### Фрагмент документа
____

[663] Кулачная борьба, в которой могло быть повреждено и лицо, была очень распространена у спартанцев (ср.: Протагор 342b).
[664] Такого изречения буквально у Гомера нет. Однако есть близкие по смыслу места, например: Од. VI 119–121; VIII 575 сл.
[665] Кимон (см.: Феаг, прим. 19) в 461 г., после помощи спартанцам в третьей Мессенской войне, был изгнан путем остракизма (голосования с помощью глиняных черепков) на 10 лет, но в 457 г. был возвращен по совету Перикла (см.: Плутарх. Кимон XVII). По поводу обычая подвергать остракизму выдающихся деятелей Плутарх (Фемистокл XXII) замечает: «Остракизм был не наказанием, а средством утишить и уменьшить зависть, которая радуется унижению выдающихся людей и, так сказать, дыша враждой к ним, подвергает их этому бесчестью».
[666] Фемистокла (см.: Феаг, прим. 19) в 471 г. подвергли остракизму, «чтобы уничтожить его авторитет и выдающееся положение» (Плутарх. Фемистокл XXII).

____

### Записи

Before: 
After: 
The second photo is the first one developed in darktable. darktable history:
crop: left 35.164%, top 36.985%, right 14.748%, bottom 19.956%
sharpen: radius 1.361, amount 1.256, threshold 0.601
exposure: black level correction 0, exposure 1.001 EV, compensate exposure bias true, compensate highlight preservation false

____

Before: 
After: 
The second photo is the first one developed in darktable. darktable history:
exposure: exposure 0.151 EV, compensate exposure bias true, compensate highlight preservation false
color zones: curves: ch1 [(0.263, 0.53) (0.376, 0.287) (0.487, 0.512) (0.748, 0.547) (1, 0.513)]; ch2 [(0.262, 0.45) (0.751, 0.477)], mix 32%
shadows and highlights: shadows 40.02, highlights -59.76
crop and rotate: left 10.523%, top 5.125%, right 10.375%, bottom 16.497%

____

### Ваша задача
Воспроизведите отрывок из фрагмента документа: начните с того места, где стоят слова «[666] Фемистокла (см.: Феаг, прим.», и остановитесь после слов «(Плутарх. Фемистокл XXII).». Записи для работы не понадобятся.

### Правильный ответ
[666] Фемистокла (см.: Феаг, прим. 19) в 471 г. подвергли остракизму, «чтобы уничтожить его авторитет и выдающееся положение» (Плутарх. Фемистокл XXII).